Turn every line of the records below into a single numbered list. Skip any blank lines and leave the pictures out.

##### RECORDS SUPPLIED

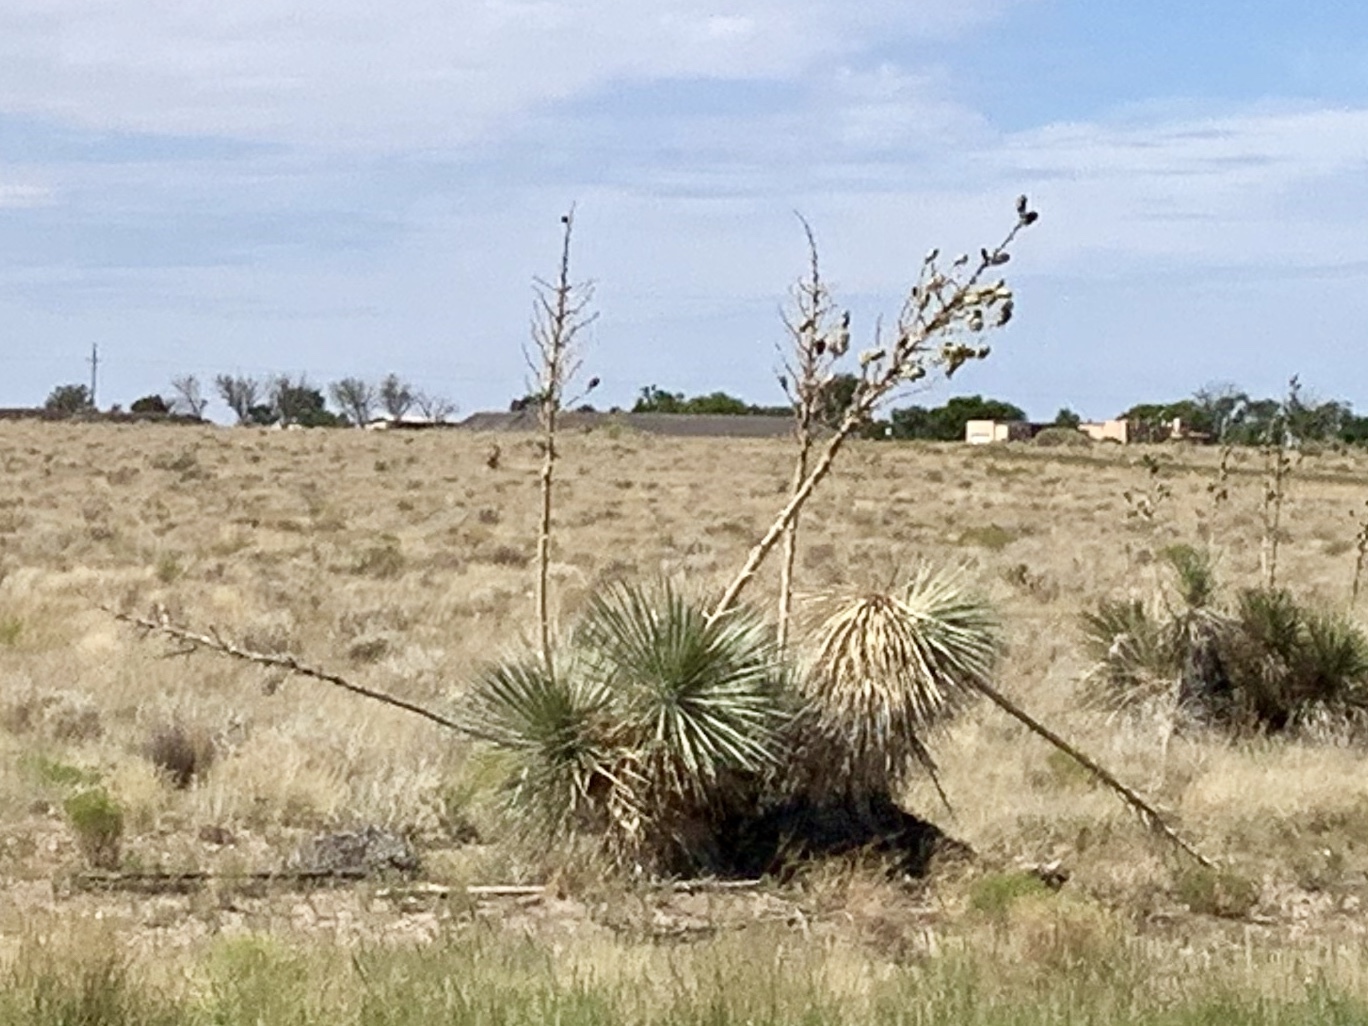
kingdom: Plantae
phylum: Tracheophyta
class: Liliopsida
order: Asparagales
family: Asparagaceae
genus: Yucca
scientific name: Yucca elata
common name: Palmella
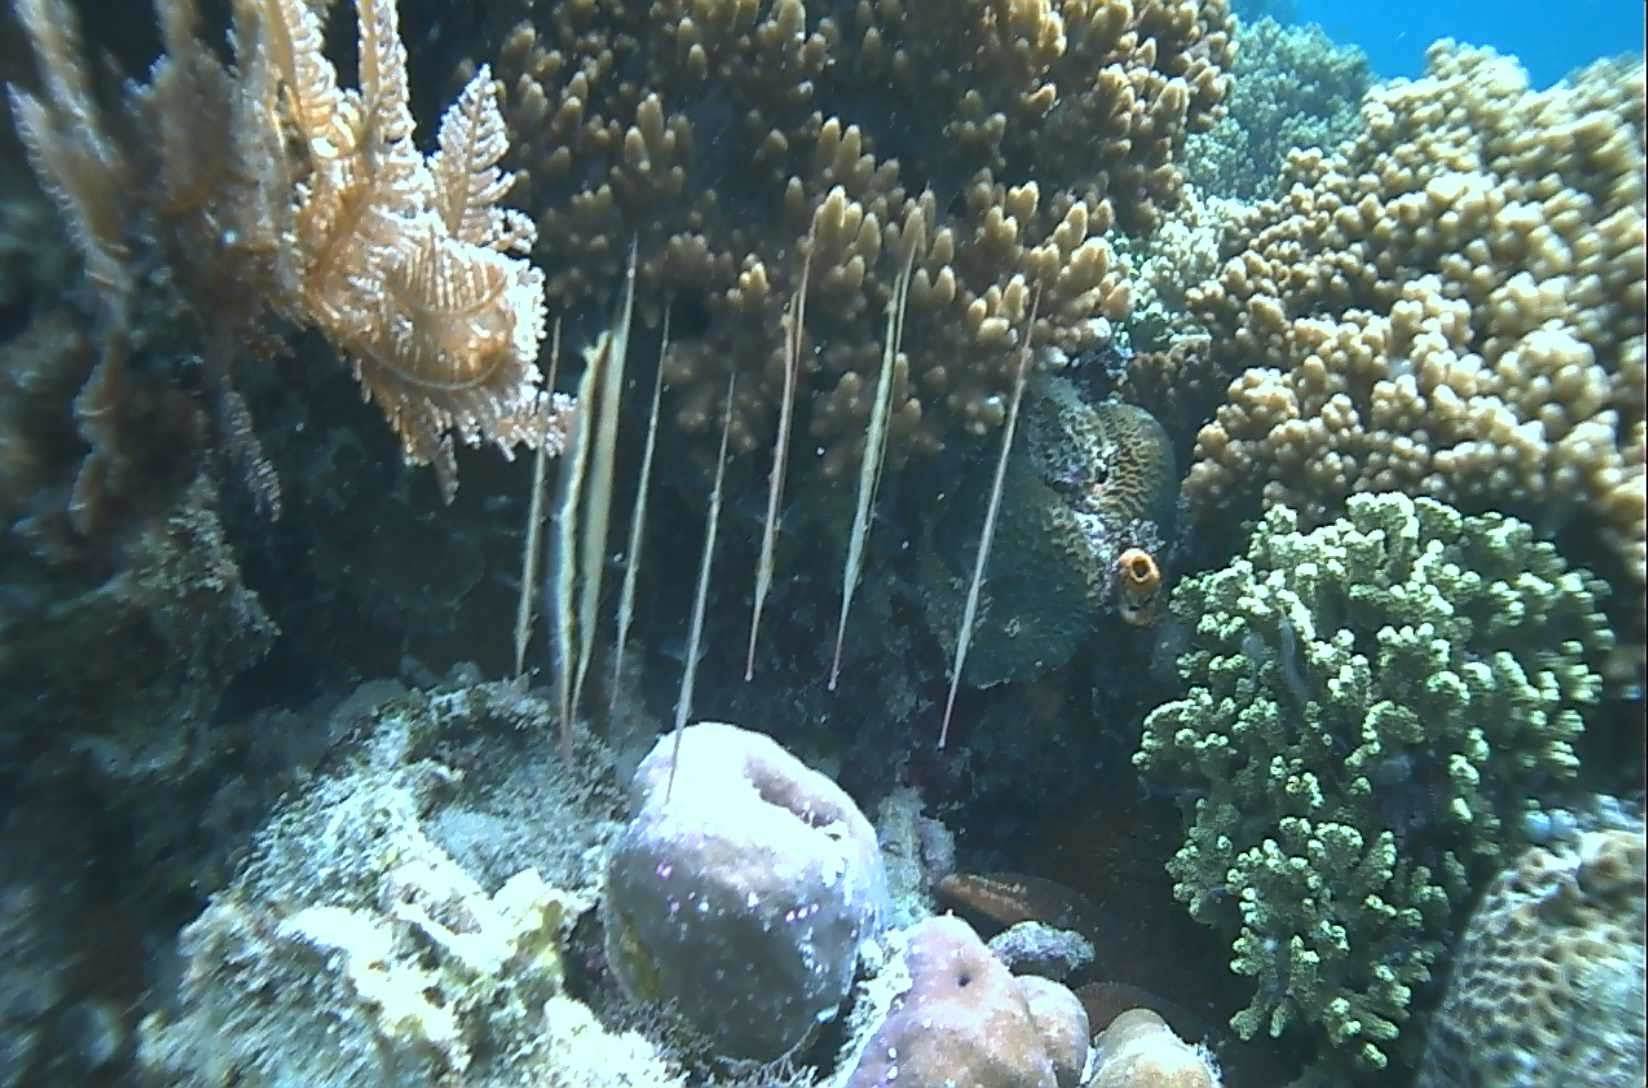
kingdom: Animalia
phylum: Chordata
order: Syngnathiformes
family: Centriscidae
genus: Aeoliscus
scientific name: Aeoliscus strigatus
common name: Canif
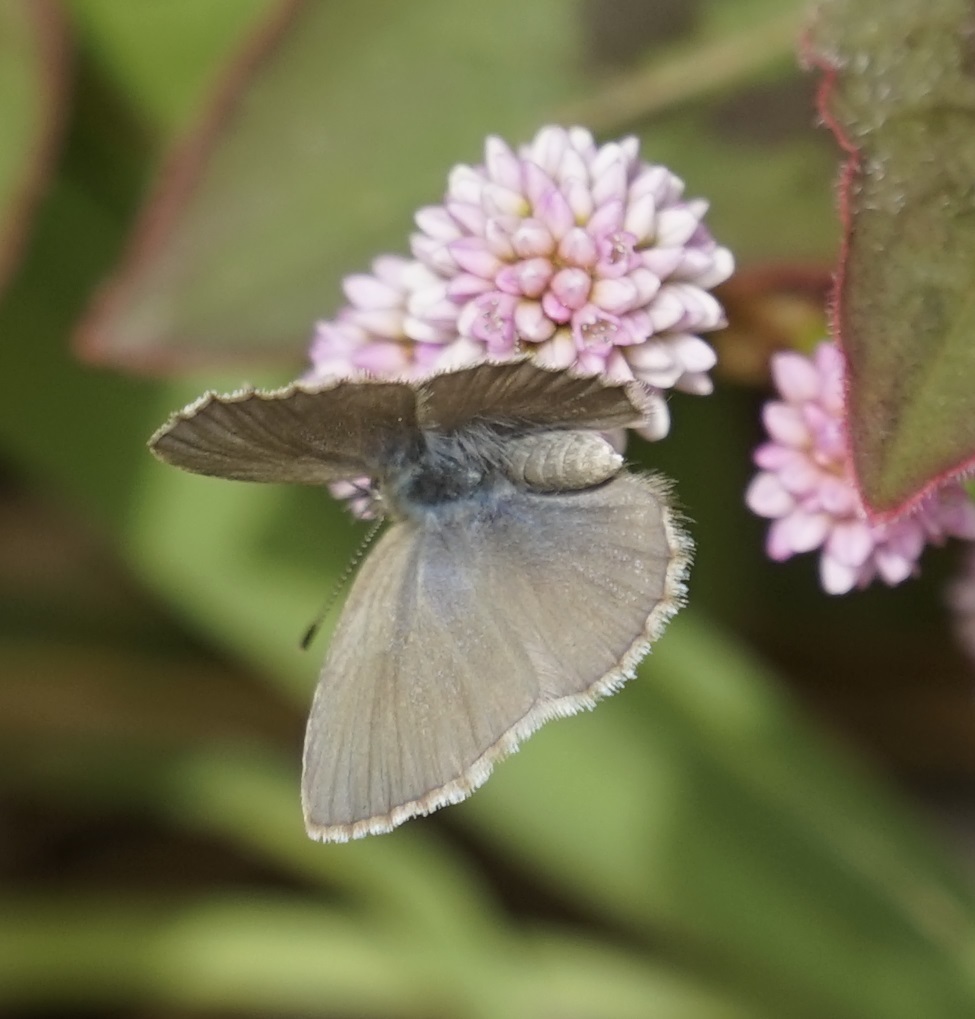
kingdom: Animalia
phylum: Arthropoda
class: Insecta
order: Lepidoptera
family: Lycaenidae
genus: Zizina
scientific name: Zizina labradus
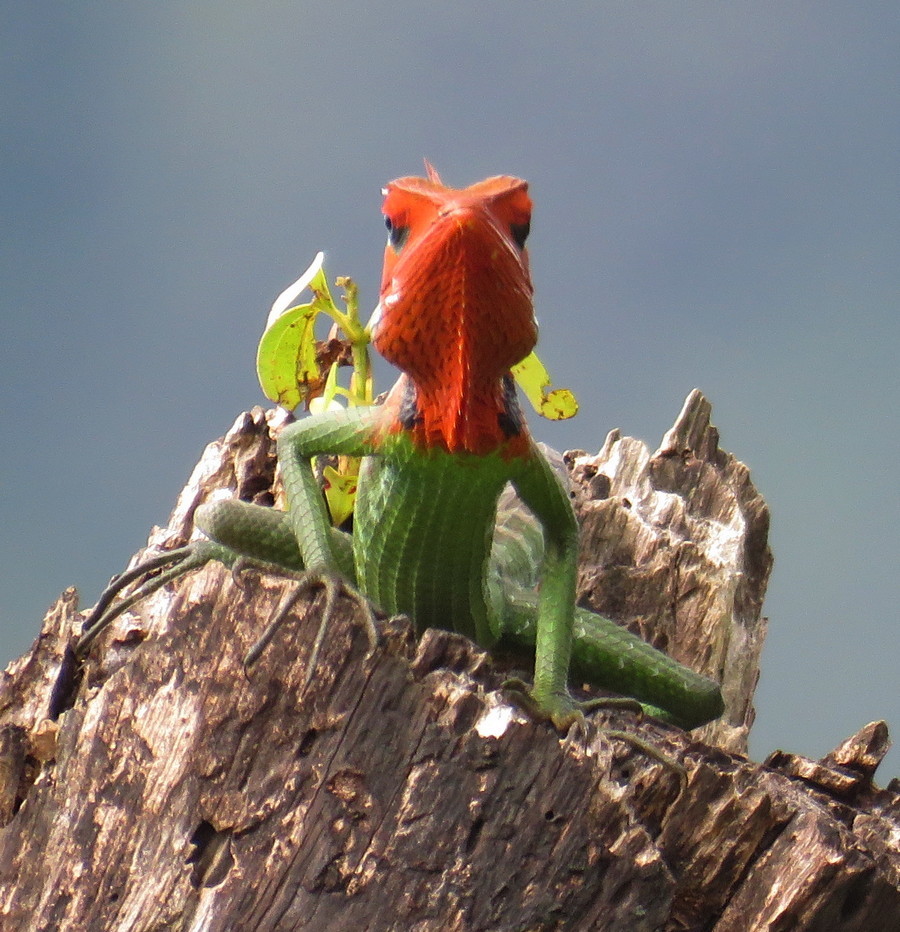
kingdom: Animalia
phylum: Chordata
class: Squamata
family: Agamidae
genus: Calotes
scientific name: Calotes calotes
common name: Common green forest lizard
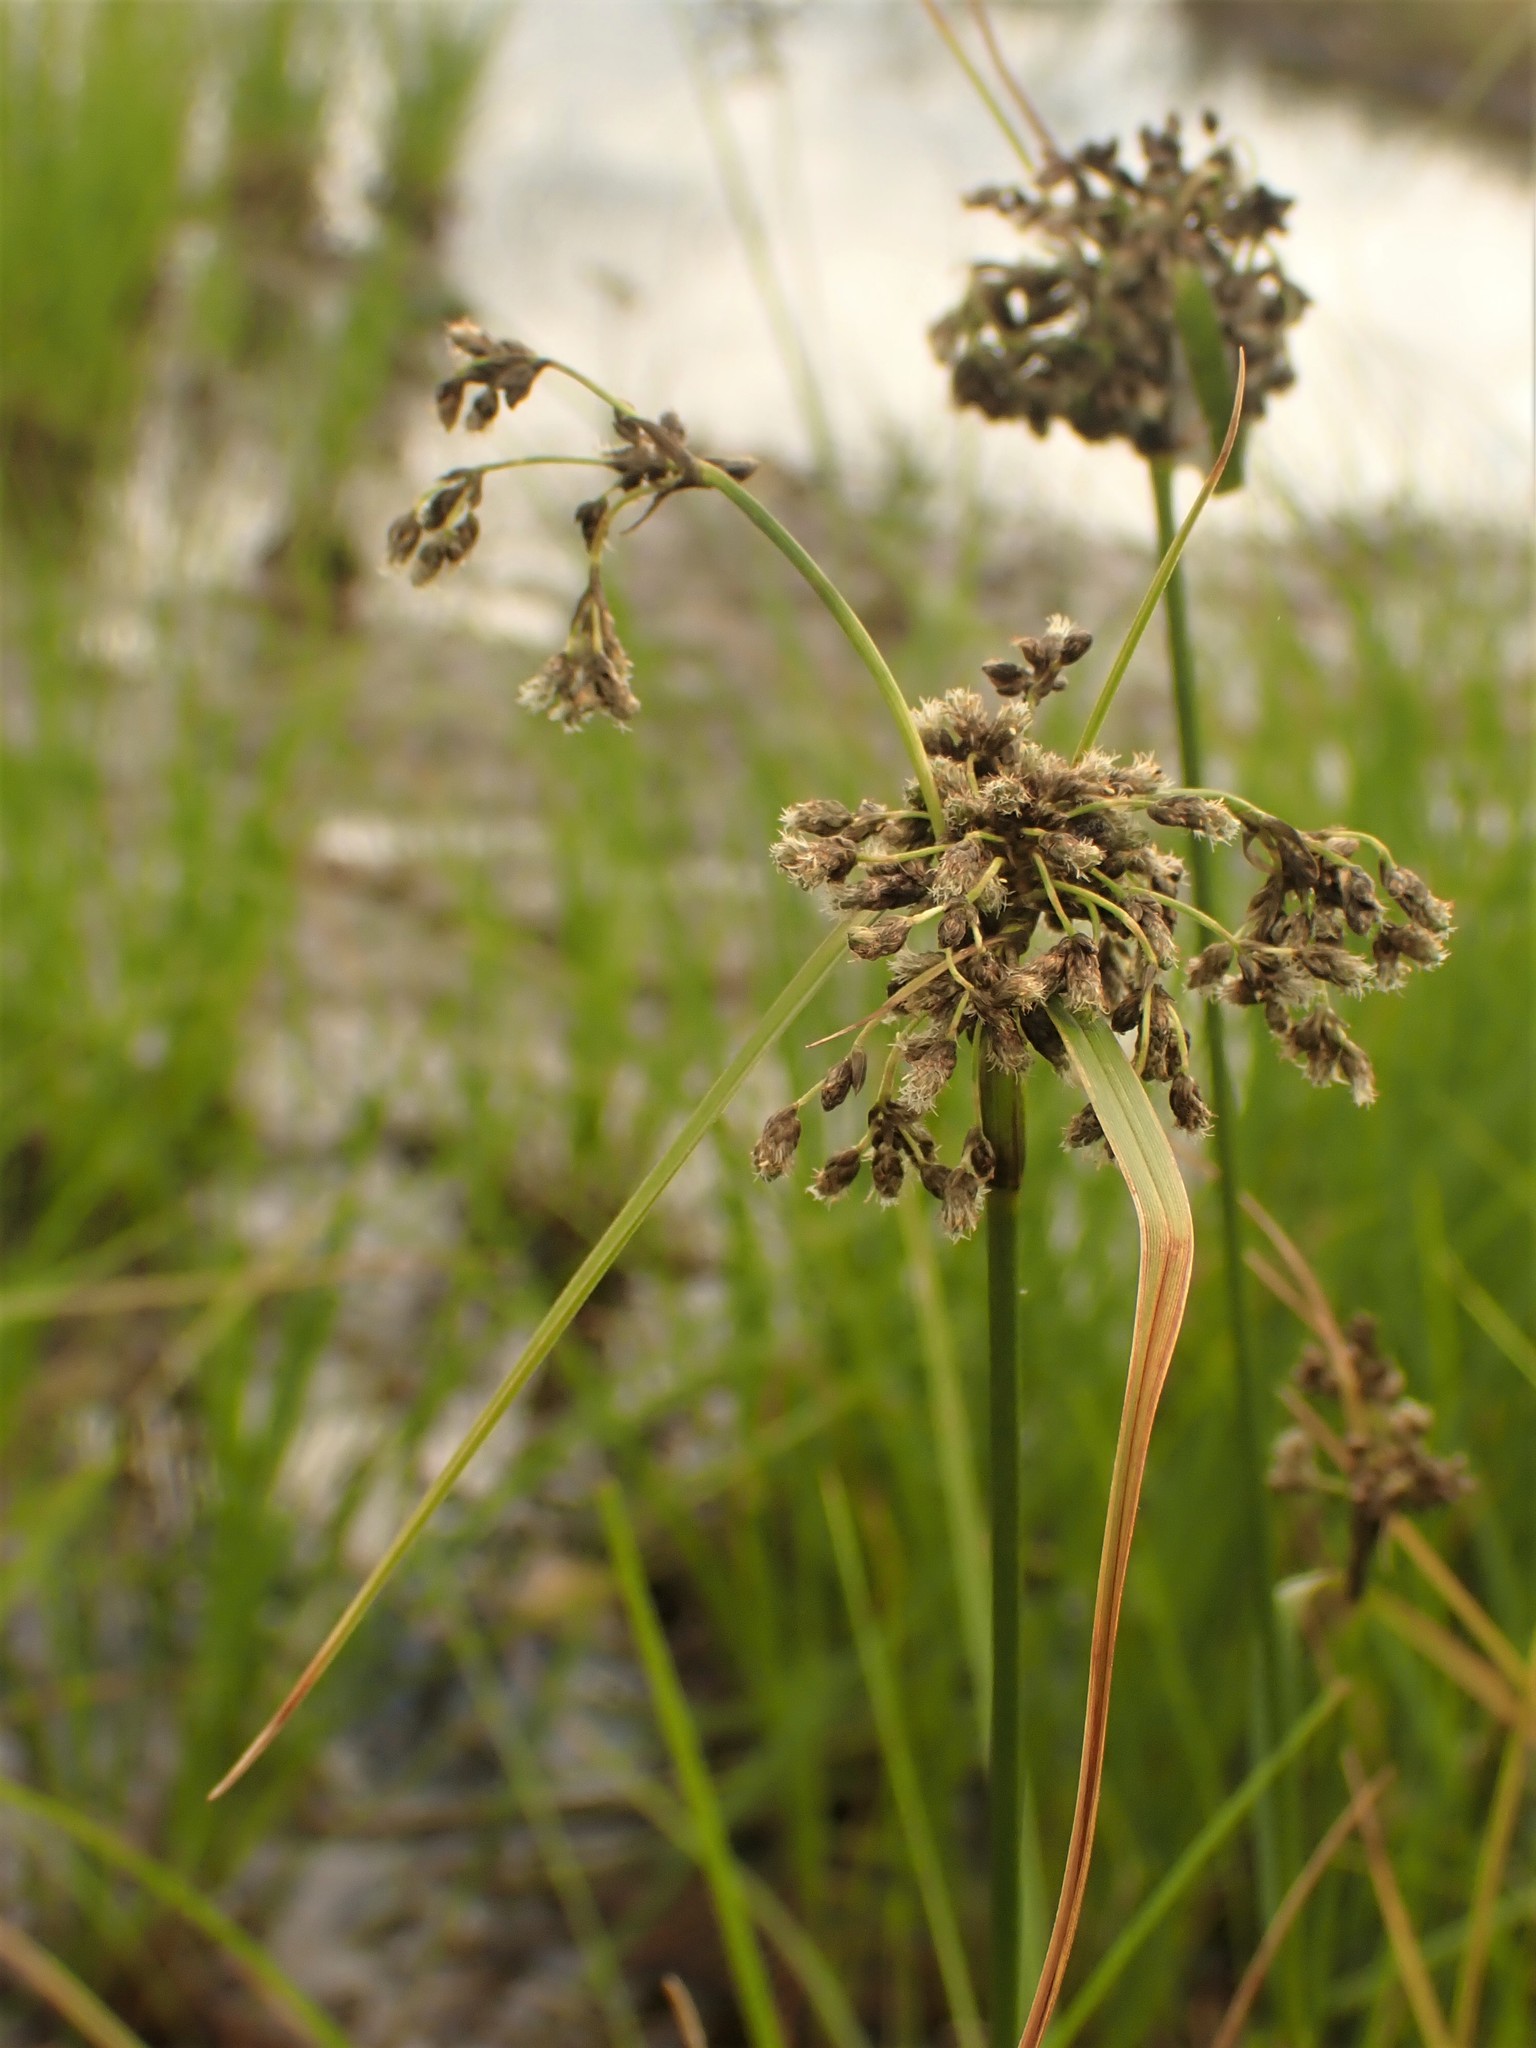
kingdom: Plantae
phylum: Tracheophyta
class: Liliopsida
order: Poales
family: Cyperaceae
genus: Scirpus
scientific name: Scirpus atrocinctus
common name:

##########

RESPONSE BELOW:
1. kingdom: Plantae
2. phylum: Tracheophyta
3. class: Liliopsida
4. order: Asparagales
5. family: Asparagaceae
6. genus: Yucca
7. scientific name: Yucca elata
8. common name: Palmella
9. kingdom: Animalia
10. phylum: Chordata
11. order: Syngnathiformes
12. family: Centriscidae
13. genus: Aeoliscus
14. scientific name: Aeoliscus strigatus
15. common name: Canif
16. kingdom: Animalia
17. phylum: Arthropoda
18. class: Insecta
19. order: Lepidoptera
20. family: Lycaenidae
21. genus: Zizina
22. scientific name: Zizina labradus
23. kingdom: Animalia
24. phylum: Chordata
25. class: Squamata
26. family: Agamidae
27. genus: Calotes
28. scientific name: Calotes calotes
29. common name: Common green forest lizard
30. kingdom: Plantae
31. phylum: Tracheophyta
32. class: Liliopsida
33. order: Poales
34. family: Cyperaceae
35. genus: Scirpus
36. scientific name: Scirpus atrocinctus
37. common name:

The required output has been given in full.